*** Opening of DATA RECORDS ***

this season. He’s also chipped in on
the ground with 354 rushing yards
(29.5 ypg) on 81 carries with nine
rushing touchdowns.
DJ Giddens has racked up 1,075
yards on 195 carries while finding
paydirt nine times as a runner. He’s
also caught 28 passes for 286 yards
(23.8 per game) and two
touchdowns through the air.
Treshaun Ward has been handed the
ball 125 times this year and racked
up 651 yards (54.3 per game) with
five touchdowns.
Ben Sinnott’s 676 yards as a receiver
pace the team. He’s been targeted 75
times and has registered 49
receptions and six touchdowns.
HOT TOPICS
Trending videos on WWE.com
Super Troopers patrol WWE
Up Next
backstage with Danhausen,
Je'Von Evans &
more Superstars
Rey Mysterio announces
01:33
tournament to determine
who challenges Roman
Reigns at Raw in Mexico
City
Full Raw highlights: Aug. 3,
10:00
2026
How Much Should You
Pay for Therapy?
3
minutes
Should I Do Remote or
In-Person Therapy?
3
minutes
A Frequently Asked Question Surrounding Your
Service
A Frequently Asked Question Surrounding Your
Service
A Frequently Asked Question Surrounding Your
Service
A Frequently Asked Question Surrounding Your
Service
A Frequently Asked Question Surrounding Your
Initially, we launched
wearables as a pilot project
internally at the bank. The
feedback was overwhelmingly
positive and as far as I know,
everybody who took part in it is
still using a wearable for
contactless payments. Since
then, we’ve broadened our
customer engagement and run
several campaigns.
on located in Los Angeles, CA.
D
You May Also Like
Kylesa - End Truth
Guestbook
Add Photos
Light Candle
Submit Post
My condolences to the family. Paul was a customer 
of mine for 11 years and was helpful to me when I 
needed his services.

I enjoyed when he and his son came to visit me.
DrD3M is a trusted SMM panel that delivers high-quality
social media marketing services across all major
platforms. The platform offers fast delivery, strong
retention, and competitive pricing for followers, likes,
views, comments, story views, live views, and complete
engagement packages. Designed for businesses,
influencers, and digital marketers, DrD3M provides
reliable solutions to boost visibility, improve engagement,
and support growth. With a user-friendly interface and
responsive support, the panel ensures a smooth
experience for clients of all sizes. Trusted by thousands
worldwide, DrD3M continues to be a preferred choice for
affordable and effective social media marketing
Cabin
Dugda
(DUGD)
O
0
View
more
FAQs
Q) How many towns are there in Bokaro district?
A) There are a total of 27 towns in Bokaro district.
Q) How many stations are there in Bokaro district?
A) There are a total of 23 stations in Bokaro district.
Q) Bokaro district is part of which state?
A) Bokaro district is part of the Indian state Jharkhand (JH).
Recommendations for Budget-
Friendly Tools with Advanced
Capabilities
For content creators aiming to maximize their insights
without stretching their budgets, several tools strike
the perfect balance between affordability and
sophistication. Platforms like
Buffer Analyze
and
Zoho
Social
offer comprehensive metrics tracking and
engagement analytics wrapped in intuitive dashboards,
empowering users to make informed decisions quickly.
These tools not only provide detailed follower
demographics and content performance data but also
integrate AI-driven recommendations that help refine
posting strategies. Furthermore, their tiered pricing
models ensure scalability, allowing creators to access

*** Close of DATA RECORDS ***

WHAT IS EXPECTED
Take every line from the one containing "offer comprehensive metrics tracking and" to the end of the listing and output it exactly, with nothing else.

ANSWER TO THIS TASK
offer comprehensive metrics tracking and
engagement analytics wrapped in intuitive dashboards,
empowering users to make informed decisions quickly.
These tools not only provide detailed follower
demographics and content performance data but also
integrate AI-driven recommendations that help refine
posting strategies. Furthermore, their tiered pricing
models ensure scalability, allowing creators to access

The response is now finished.